### Excerpted passage ###

UNITED STATES BANKRUPTCY COURT FOR THE DISTRICT OF OREGON
Sep 25, 2015
Bankruptcy Case No. 14-64115-tmr7 (Bankr. D. Or. Sep. 25, 2015)

Opinion

Bankruptcy Case No. 14-64115-tmr7 Adversary Proceeding No. 14-6220-tmr

09-25-2015

IN RE WENDY ANNE CRONK, Debtor. WENDY ANNE CRONK, Plaintiff, v. OREGON CREDIT AND COLLECTIONS BUREAU, INC., Defendant.


MEMORANDUM OPINION

The parties have submitted the preference claims in this adversary proceeding upon briefs and stipulated facts. The matters are ripe for decision.

Factual and Procedural History:

On July 31, 2014, a judgment totaling more than $20,931 was entered in Lane County Circuit Court in favor of Linn-Co Federal Credit Union against Plaintiff. On August 27, 2014, the judgment was assigned to Defendant.

On September 29, 2014, the Lane County Court Administrator issued a writ of garnishment to Columbia Distributing, Plaintiff's employer. The amount subject to garnishment as of that date was $22,053.26. The writ provided that it garnished "all . . . [w]ages that you owe the Debtor at the time this writ is delivered to you and all wages that the Debtor earns during the 90 day period following the date on which you receive this writ."

Pursuant to the writ, on or about October 21, 2014, and November 4, 2014, Defendant received and deposited checks from Columbia Distributing for $257.31 and $256.12 respectively (total $513.43).

On November 14, 2014, Columbia Distributing, through its payroll agent, issued a third garnishment check, this one for $261.70. That same date Plaintiff filed her Chapter 7 Petition. On Schedule B she listed a "Preference Claim" valued at $740, and on Schedule C claimed the entire scheduled value exempt under 11 U.S.C. § 522(d)(5), the federal wildcard exemption.

The Stipulation of Facts does not indicate whether the $261.70 check was issued before or after the petition was filed.

Unless otherwise indicated, all subsequent statutory references are to Title 11 of the United States Code.

###

### Exercise a
Could you condense the paragraph of the bankruptcy opinion that begins "On November 14, 2014, Columbia Distributing" into a short bulleted list of its main facts?

### Source material ###

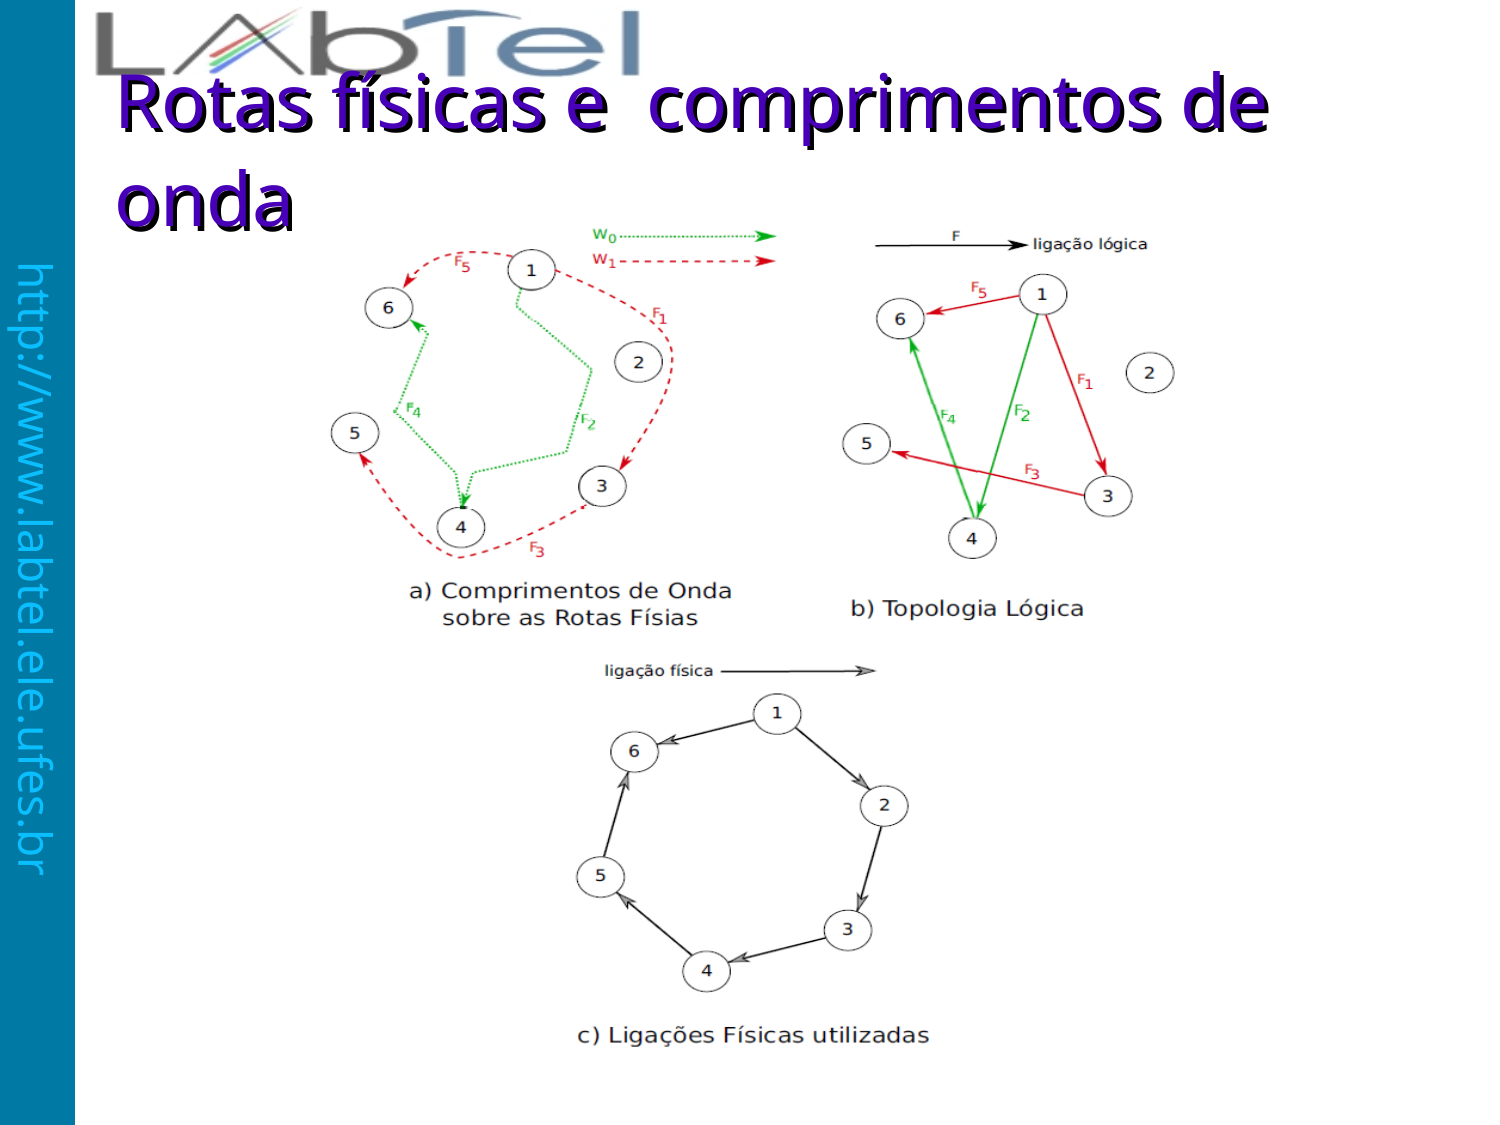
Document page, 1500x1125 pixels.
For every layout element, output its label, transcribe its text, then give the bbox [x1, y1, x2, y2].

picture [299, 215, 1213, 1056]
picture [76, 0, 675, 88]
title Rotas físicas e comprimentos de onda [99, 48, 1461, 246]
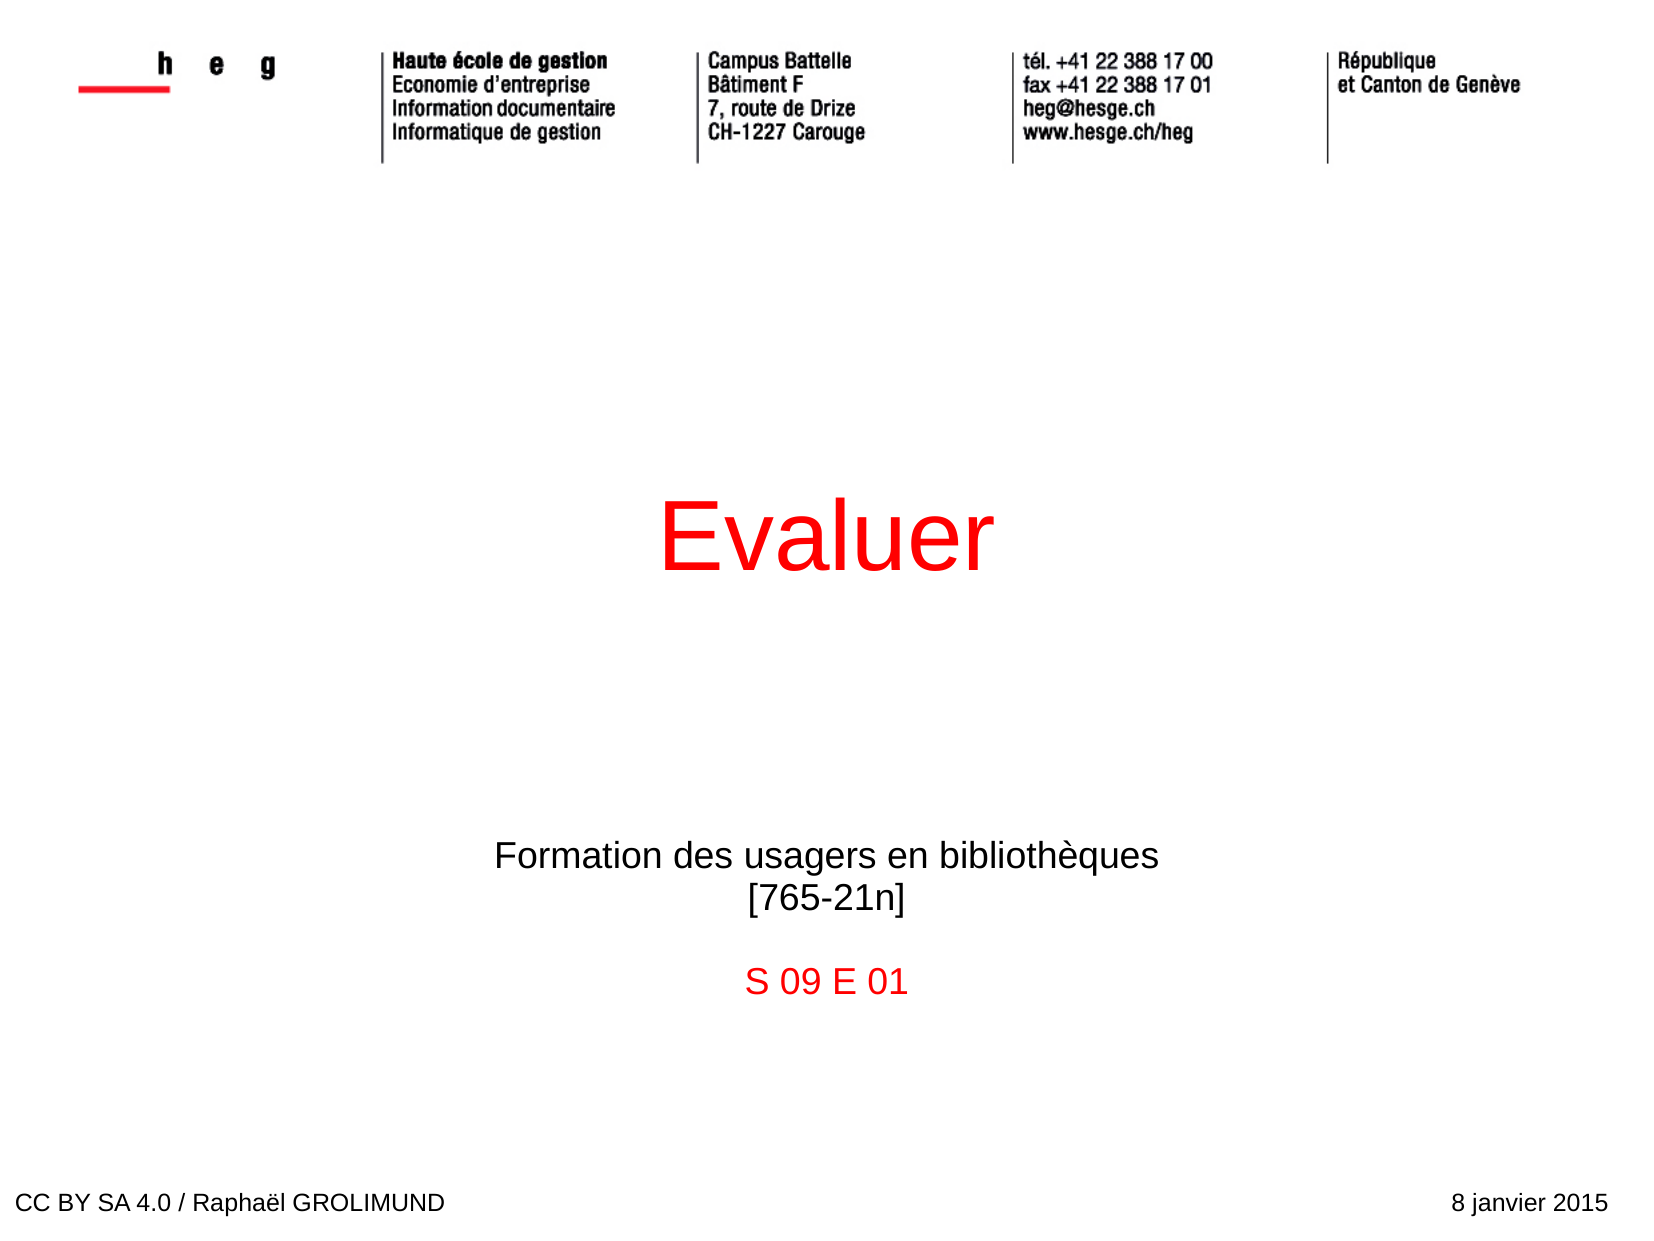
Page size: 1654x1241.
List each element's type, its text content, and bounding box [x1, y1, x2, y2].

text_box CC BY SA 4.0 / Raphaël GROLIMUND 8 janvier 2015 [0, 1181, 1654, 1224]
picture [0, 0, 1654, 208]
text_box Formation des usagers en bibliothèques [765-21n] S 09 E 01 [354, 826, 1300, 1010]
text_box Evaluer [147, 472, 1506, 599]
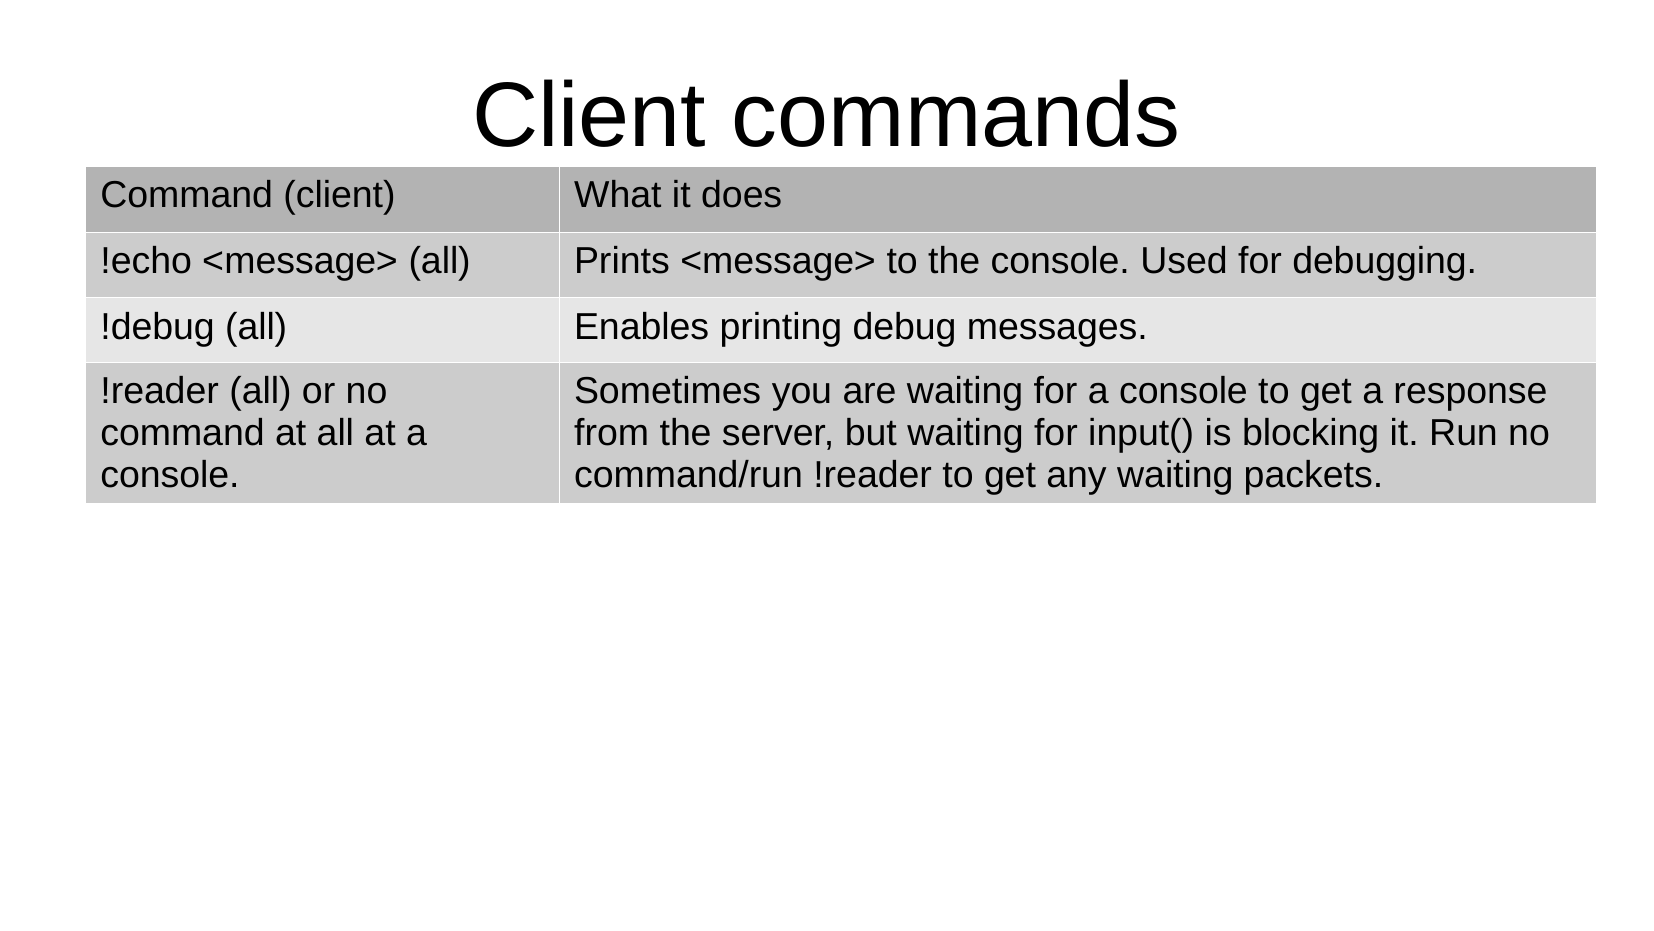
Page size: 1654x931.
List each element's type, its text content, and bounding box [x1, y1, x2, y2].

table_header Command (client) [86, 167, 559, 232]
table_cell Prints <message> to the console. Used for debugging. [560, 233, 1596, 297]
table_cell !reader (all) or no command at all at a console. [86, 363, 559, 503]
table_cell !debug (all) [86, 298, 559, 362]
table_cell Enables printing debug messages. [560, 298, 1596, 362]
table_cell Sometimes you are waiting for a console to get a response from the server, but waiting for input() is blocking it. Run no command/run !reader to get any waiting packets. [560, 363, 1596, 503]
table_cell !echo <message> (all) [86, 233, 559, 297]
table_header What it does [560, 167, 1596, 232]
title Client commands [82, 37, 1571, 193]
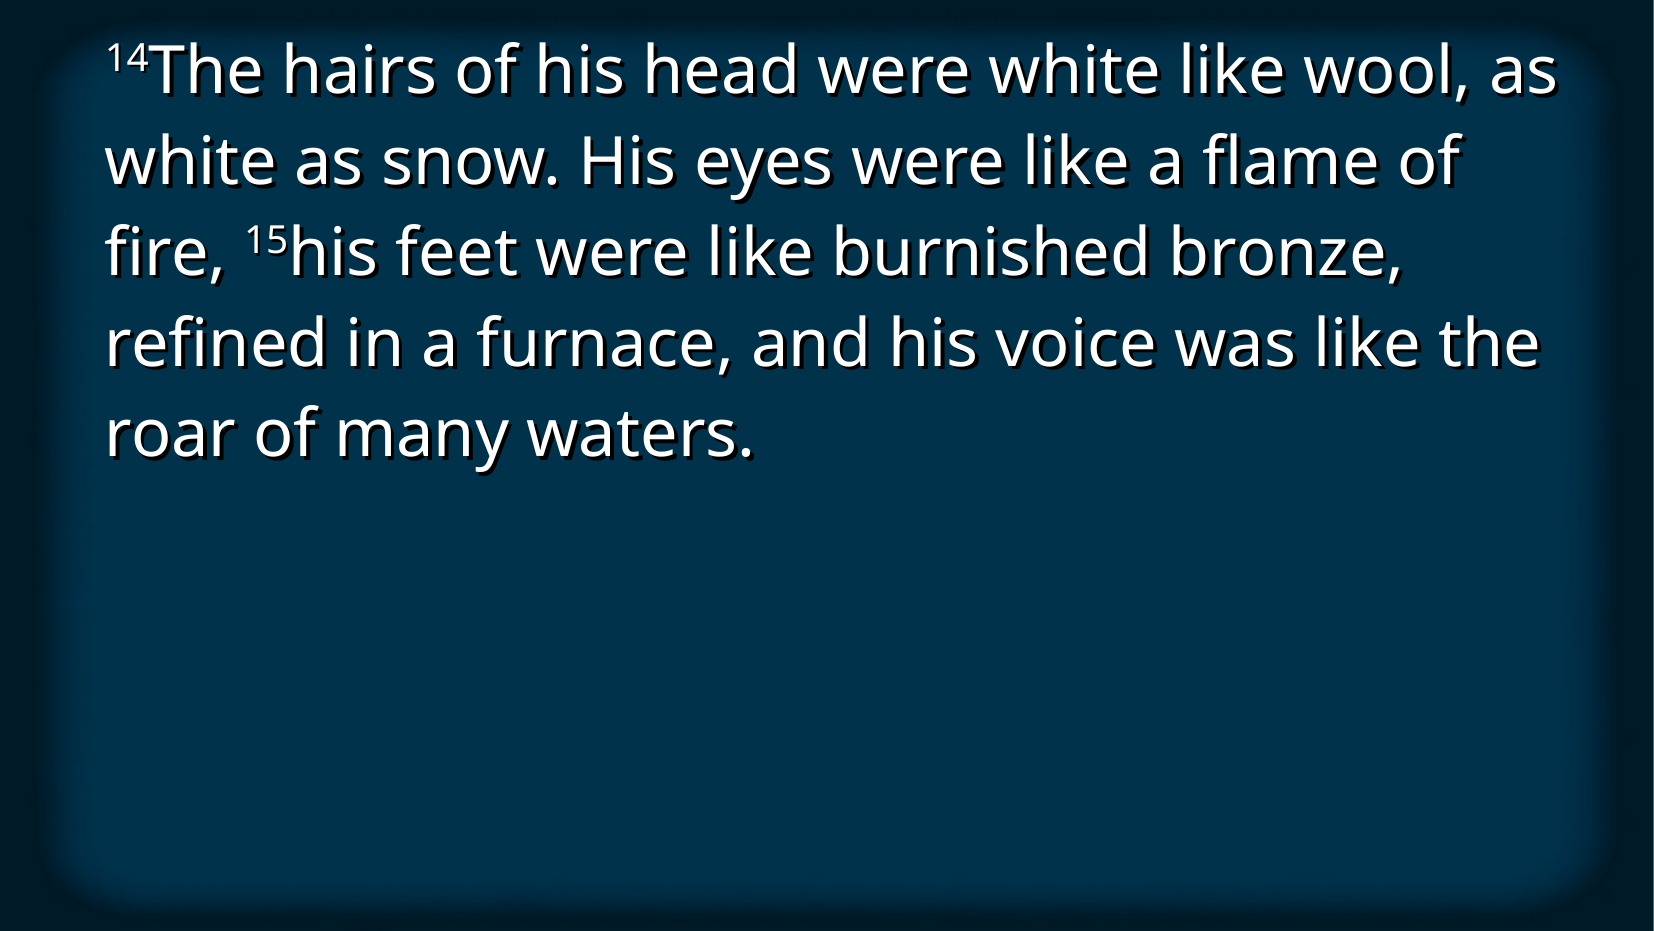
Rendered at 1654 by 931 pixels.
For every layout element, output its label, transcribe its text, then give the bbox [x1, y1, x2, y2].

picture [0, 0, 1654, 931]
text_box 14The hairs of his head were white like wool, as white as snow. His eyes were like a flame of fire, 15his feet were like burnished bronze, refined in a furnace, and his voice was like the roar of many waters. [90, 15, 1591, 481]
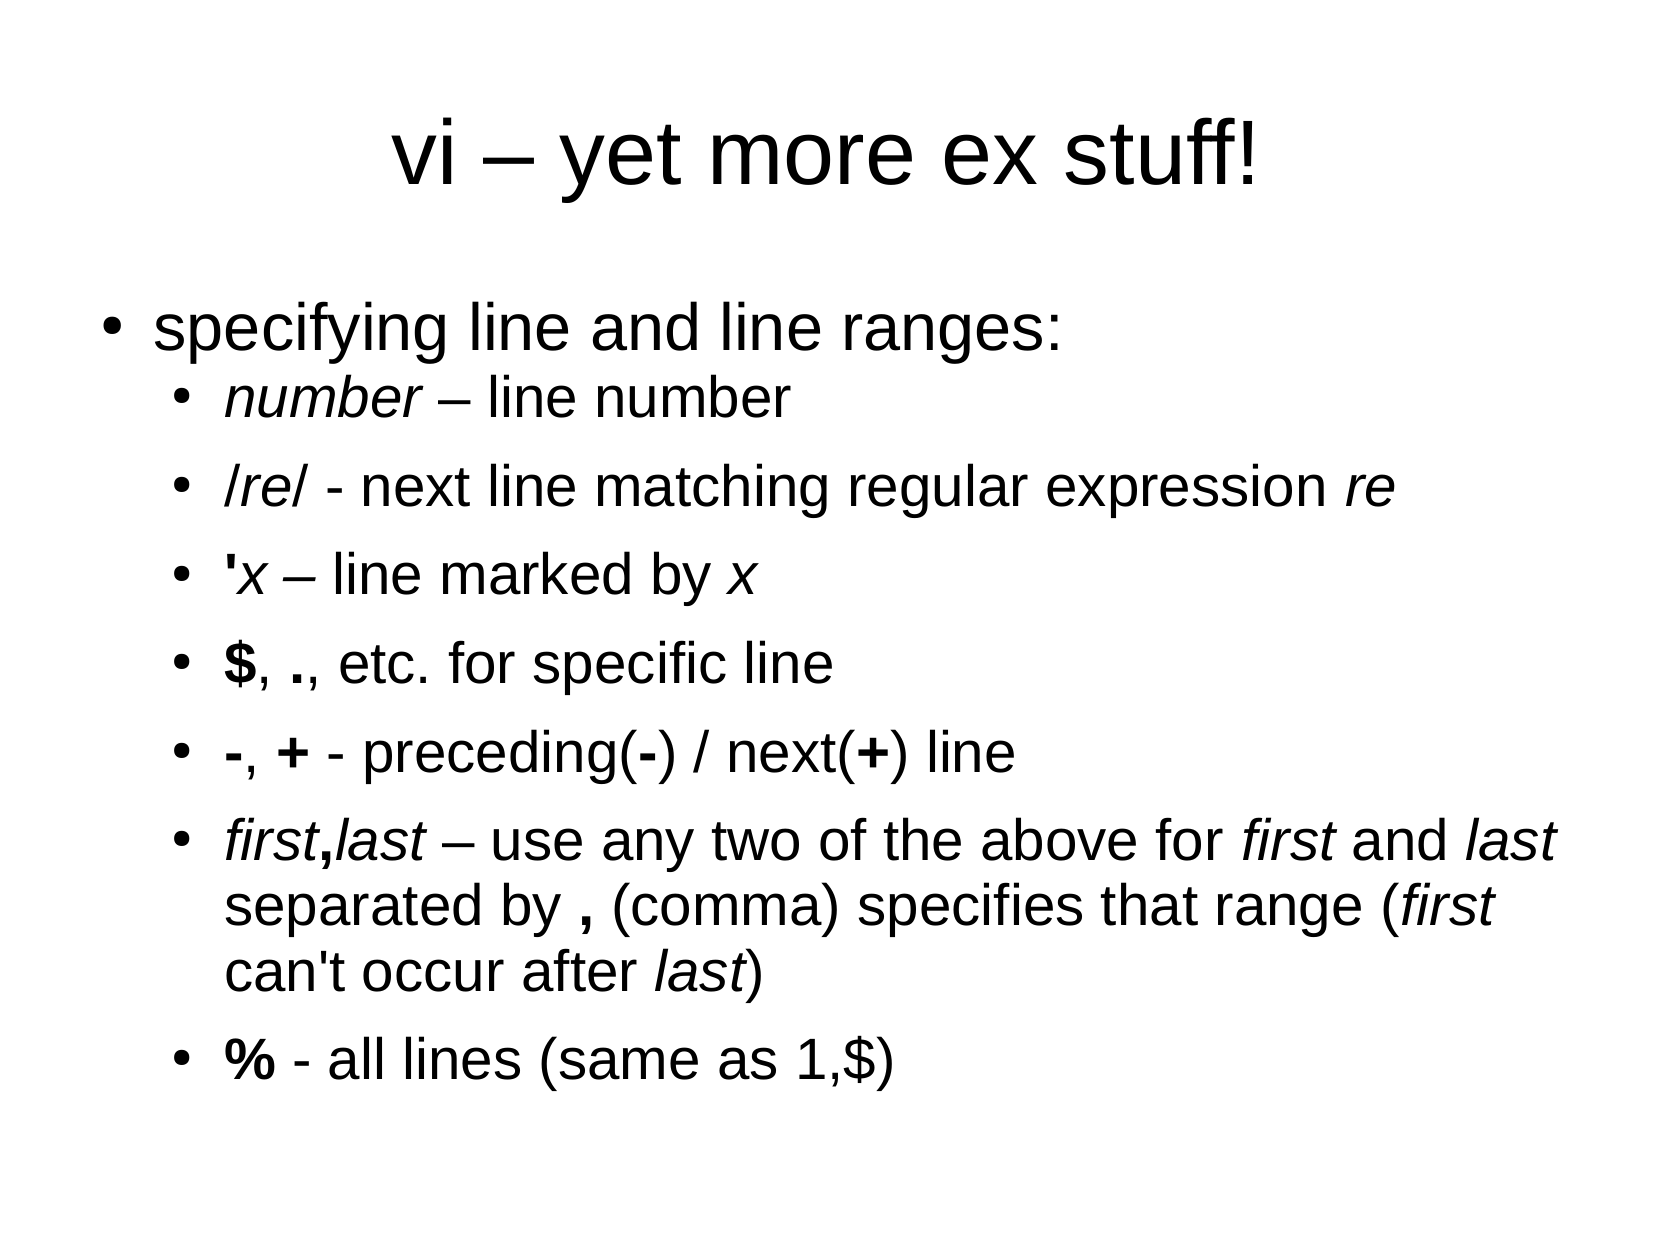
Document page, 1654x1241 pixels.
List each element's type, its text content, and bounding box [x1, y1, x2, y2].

###

### Exercise b
From the listing, output everything from the line containing "Page size: 1654x1241." down to the line containing "text_box Evaluer [147, 472, 1506, 599]" as a JSON list of strings, one string per line and no blank lines.

### Final answer a
- On November 14, 2014, Columbia Distributing issued a third garnishment check for $261.70 through its payroll agent.
- Plaintiff filed her Chapter 7 Petition the same day.
- On Schedule B, she listed a "Preference Claim" valued at $740.
- On Schedule C, she claimed the entire scheduled value as exempt under 11 U.S.C. § 522(d)(5), the federal wildcard exemption.

### Final answer b
[
  "Page size: 1654x1241.",
  "List each element's type, its text content, and bounding box [x1, y1, x2, y2].",
  "text_box CC BY SA 4.0 / Raphaël GROLIMUND 8 janvier 2015 [0, 1181, 1654, 1224]",
  "picture [0, 0, 1654, 208]",
  "text_box Formation des usagers en bibliothèques [765-21n] S 09 E 01 [354, 826, 1300, 1010]",
  "text_box Evaluer [147, 472, 1506, 599]"
]